I thought of my conversation with Cleitus, the day Philip was murdered.

Of what could justify regicide.

Boy, if I ever act the tyrant that he was, you have my permission to kill me.

He lay near death for two days. The soldiers – the same Macedonians he had already disbanded and ordered home – crowded around the palace doors, openly praying for his survival.

Because that is how men are.

The old circle gathered by his bedside, and it was telling – I think we all thought it – that there were no Persians at all to attend his last days. He lay, barely able to move or speak.

When he asked for wine, I gave it to him.

With more poison.

Craterus was beside himself – he, alone of us, wanted to conquer more worlds, march farther. He was unchanged. His feelings for the king were unchanged. But he had missed the Gedrosian Desert.

He leaned over the king and asked, ‘Lord – who should inherit your kingdom? To whom should it go?’

There was silence for so long that we all, I think, assumed the king was too far gone to speak.

But he did not speak. He giggled.

His head rose a fraction, and his eyes met mine squarely. As if he knew . . . everything.

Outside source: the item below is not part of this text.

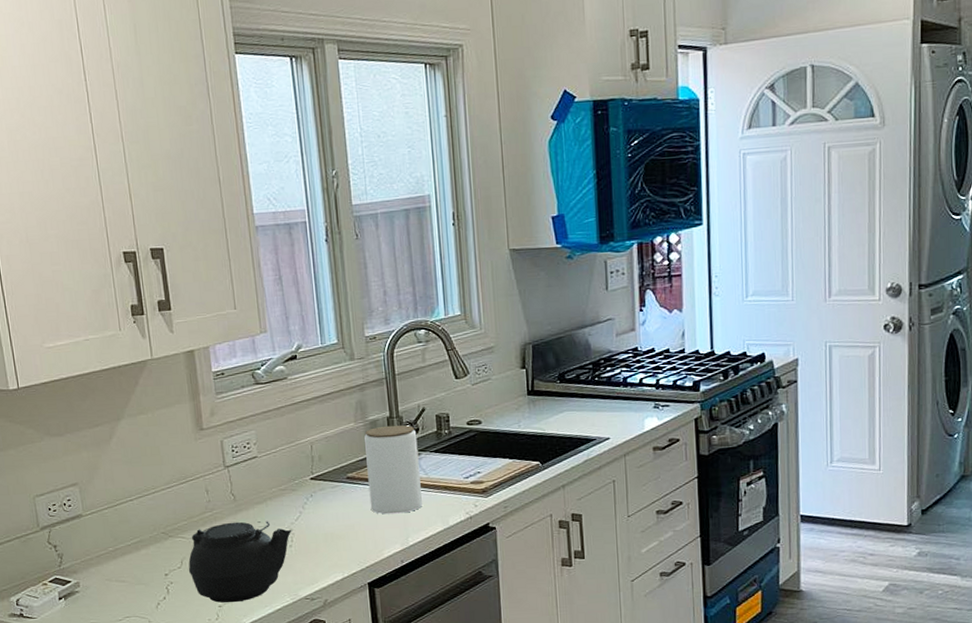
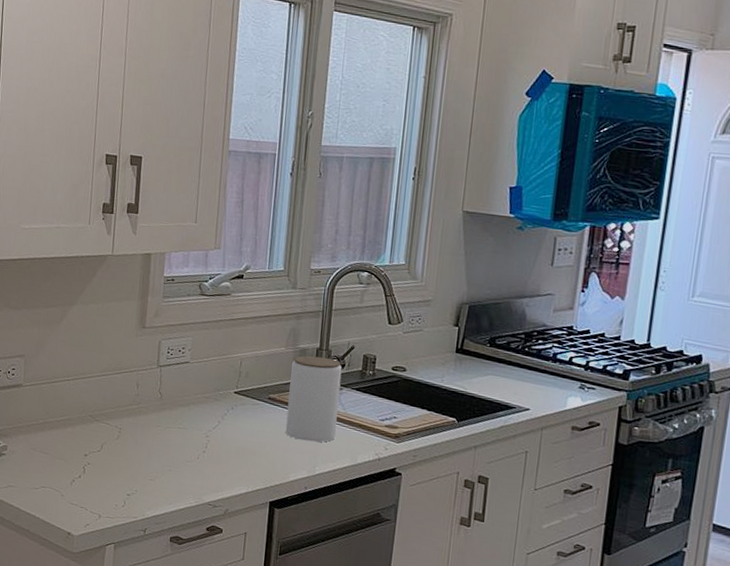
teapot: present [188,521,292,603] -> none [106,418,208,495]

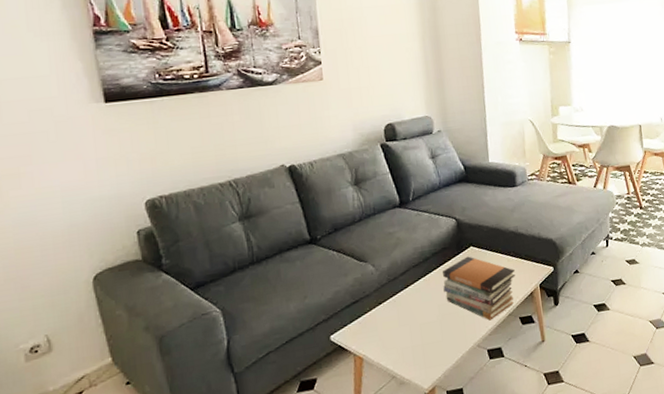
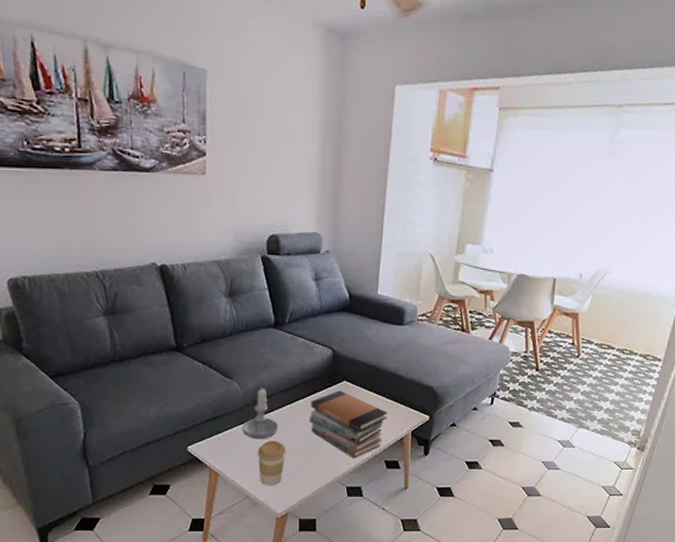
candle: none [380,265,416,318] -> present [242,388,279,440]
coffee cup: none [398,315,426,363] -> present [257,441,286,486]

‘To the strongest,’ he said.

HISTORICAL NOTE

 

Writing a novel – several novels, now – about the wars of the Diadochi, or Successors, is a difficult game for an amateur historian to play. There are many, many players, and many sides, and frankly, none of them are ‘good.’ From the first, I had to make certain decisions, and most of them had to do with limiting the cast of characters to a size that the reader could assimilate without insulting anyone’s intelligence. Antigonus One-Eye and his older son Demetrios deserve novels of their own – as do Cassander, Eumenes, Ptolemy, Seleucus, Olympia and the rest. Every one of them could be portrayed as the hero and the others as villains.